= Consigne =
Pouvez-vous restituer mot pour mot le passage du récit de navigation qui commence à « Le soir venu, nous » et se termine à « de la nuit. » ?

Faudra r’venir plus tard ! :)
Salut ! Après 3 jours de mer, nous sommes arrivés à Cuba, et Renaissance est actuellement à l’ancre devant un des nombreux cayos inhabités des Jardins de la Reine… Il nous reste une centaine de milles avant de rejoindre Cienfuegos comme prévu. Tentons d’attendre le vent car nos réserves de carburant diminuent sérieusement ! J’appréhende les formalités arf… Bon sinon, tout va bien, il fait très beau, la mer est méga plate, petit vent léger pour raffraichir, une eau cristaline ! Des poissons énormes ! On a même vu notre premier requin, gentil :) Voilà, à plus et pas de nouvelles avant 5 ou 6 jours ! Belle-soeur, si tu peux nous envoyer sur l’iridium la méthode de cuisson des lambis (ces gros coquillages)… Y’en a des centaines sous la coque du bateau et on n’ a plus rien à croquer ! On te remercie ;)
Aux alentours de midi, le guindeau reprend du service pour récupérer notre ancre et nous quittons ainsi l’Ile à Vache. Juste derrière celle-ci, nous trouvons 15 nœuds de sud-est qui permettent à Renaissance de faire route au près le temps de rejoindre le Cap Haïtien. Un courant plus que favorable nous accompagne puisque nous traçons à plus de 7 nœuds avec voilure légèrement réduite.
Le soir venu, nous commençons la traversée du Windward Passage, canal de 180 milles séparant Haïti de Cuba. Malheureusement, nous chopons rapidement la pétole au lieu des 10 nœuds de vent de travers annoncé et c’est grâce à notre moteur que nous avançons une bonne partie de la nuit.
Deuxième jour et nous voilà luttant à la voile. Renaissance progresse avec peine à 3 nœuds dans un vent léger et une allure portante. Durant les heures les plus chaudes de la journée, le vent monte un peu mais ce n’est pas pour autant que le bateau accélère. Bizarre ! Même crade, Renaissance file d’habitude un peu plus rapidement avec les conditions actuelles. Nous pensons à un courant de face qui nous ralentirait, ce qui est d’autant plus louche que nous devrions l’avoir avec nous ! Nous pensons même traîner quelque chose derrière le bateau mais nous avons beau regarder, il n’y a rien qui pourrait expliquer notre lenteur. Allongé sur le pont à la poupe du voilier, JR croit durant un instant voir une masse coincée devant le safran, peut-être une bouée. Nous décidons alors d’enrouler le génois afin qu’il puisse aller voir sous le bateau, avec un harnais croché sur l’échelle. En fait, fausse alerte, il n’y avait rien du tout ! Contre courant donc… C’aura été là l’occasion d’un bain de mer rafraîchissant en pleine navigation ! :)

= Données fournies =
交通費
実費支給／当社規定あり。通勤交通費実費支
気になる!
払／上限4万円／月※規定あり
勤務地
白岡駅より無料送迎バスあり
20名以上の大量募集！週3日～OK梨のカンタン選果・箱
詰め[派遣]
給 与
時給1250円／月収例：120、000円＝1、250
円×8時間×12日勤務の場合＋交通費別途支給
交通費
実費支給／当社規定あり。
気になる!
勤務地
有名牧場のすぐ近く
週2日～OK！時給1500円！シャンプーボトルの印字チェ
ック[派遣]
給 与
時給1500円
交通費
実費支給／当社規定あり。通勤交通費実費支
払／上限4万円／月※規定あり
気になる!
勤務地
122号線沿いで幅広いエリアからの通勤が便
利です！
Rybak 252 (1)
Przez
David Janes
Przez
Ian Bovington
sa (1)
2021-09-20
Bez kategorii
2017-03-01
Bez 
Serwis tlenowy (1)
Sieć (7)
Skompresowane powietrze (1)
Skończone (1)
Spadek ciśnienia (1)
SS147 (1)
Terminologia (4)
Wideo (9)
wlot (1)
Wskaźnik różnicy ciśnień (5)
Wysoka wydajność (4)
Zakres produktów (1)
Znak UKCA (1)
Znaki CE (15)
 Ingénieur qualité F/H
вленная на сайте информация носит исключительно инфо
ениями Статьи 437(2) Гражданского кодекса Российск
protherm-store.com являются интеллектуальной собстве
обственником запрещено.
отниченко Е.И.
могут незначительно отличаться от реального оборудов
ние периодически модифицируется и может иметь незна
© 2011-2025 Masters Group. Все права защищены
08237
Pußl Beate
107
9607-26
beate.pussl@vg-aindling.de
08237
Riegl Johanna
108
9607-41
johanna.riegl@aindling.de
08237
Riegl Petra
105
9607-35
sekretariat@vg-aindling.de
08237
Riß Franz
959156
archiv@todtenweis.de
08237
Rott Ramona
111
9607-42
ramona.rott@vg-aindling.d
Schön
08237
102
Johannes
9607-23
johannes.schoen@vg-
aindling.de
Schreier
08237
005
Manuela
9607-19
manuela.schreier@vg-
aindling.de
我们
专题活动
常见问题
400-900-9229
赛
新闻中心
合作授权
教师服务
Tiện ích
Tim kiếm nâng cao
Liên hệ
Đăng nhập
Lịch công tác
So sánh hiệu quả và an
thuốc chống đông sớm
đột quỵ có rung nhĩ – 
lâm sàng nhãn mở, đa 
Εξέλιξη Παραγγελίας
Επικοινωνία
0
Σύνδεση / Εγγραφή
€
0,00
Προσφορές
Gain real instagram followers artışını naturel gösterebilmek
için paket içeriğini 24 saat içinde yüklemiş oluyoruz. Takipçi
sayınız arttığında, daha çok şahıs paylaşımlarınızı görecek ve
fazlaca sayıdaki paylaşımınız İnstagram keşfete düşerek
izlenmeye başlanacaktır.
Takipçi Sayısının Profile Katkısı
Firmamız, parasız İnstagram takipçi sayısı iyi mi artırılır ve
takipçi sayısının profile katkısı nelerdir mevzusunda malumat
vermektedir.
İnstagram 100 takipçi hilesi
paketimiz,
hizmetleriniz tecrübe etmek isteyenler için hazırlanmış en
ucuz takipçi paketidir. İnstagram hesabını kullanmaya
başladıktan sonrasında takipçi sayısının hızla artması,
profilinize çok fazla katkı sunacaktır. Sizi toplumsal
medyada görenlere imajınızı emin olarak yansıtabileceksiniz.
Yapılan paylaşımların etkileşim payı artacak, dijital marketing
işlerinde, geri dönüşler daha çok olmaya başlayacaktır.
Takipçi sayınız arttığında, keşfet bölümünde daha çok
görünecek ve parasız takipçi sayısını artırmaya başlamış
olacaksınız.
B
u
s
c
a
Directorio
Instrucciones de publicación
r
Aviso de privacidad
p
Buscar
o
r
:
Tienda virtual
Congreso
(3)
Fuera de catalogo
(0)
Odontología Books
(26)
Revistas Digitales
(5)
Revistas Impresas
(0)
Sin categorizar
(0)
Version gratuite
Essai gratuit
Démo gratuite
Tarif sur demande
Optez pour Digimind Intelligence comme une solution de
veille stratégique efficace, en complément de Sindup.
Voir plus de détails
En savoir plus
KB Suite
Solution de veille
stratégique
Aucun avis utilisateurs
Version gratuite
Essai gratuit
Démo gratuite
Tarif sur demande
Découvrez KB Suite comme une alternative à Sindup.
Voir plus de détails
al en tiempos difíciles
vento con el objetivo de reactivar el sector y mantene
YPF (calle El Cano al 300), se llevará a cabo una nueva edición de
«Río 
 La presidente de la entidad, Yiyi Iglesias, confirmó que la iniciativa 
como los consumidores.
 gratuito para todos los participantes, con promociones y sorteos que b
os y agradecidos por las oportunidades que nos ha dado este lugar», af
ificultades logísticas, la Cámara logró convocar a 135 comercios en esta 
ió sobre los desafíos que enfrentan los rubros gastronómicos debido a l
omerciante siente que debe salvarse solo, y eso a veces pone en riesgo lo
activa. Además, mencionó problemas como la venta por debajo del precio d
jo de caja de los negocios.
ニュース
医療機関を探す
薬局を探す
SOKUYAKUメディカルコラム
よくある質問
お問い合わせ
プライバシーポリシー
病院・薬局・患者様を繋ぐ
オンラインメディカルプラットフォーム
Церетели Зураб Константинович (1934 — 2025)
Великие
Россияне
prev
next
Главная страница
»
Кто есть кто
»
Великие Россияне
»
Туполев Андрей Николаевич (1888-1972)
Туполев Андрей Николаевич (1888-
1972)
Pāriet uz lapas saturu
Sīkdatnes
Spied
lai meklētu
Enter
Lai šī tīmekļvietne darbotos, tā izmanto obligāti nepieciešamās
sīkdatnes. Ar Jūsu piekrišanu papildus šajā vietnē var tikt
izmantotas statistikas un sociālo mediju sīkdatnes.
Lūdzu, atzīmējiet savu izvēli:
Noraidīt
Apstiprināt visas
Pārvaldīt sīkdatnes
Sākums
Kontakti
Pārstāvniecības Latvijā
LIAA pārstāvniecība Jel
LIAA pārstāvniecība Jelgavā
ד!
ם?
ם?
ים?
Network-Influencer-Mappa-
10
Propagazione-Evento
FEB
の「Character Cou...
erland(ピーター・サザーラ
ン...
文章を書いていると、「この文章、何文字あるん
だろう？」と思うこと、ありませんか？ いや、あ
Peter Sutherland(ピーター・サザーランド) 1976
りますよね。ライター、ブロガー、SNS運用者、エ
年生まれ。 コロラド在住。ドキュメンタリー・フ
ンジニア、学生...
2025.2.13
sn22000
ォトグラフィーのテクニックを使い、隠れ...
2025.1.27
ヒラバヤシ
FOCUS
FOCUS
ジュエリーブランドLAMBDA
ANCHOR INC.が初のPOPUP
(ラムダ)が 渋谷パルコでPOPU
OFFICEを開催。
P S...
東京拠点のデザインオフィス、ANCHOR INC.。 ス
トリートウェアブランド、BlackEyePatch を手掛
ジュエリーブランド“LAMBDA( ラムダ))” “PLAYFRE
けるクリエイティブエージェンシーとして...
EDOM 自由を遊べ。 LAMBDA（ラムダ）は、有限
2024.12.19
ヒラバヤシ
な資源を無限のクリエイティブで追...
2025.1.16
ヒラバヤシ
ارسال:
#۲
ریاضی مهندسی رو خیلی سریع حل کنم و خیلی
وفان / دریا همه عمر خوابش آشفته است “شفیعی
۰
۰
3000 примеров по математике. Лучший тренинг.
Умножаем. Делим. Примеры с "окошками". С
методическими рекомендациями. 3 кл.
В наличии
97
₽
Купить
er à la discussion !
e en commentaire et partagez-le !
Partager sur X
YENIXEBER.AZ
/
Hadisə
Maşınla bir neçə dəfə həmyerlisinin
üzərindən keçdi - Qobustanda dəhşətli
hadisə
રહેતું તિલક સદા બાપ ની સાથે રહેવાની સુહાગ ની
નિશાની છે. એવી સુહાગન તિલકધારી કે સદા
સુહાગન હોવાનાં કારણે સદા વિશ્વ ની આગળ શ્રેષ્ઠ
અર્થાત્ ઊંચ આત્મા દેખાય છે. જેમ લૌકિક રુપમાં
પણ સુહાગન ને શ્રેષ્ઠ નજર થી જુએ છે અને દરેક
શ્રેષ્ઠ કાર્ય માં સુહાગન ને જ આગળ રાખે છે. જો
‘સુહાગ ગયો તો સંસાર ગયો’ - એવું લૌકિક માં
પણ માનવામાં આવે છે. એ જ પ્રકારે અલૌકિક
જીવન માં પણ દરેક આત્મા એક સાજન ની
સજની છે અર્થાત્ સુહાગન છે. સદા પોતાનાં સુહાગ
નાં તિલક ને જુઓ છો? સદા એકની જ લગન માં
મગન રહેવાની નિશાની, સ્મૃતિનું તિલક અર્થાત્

= Corrigé =
Le soir venu, nous commençons la traversée du Windward Passage, canal de 180 milles séparant Haïti de Cuba. Malheureusement, nous chopons rapidement la pétole au lieu des 10 nœuds de vent de travers annoncé et c’est grâce à notre moteur que nous avançons une bonne partie de la nuit.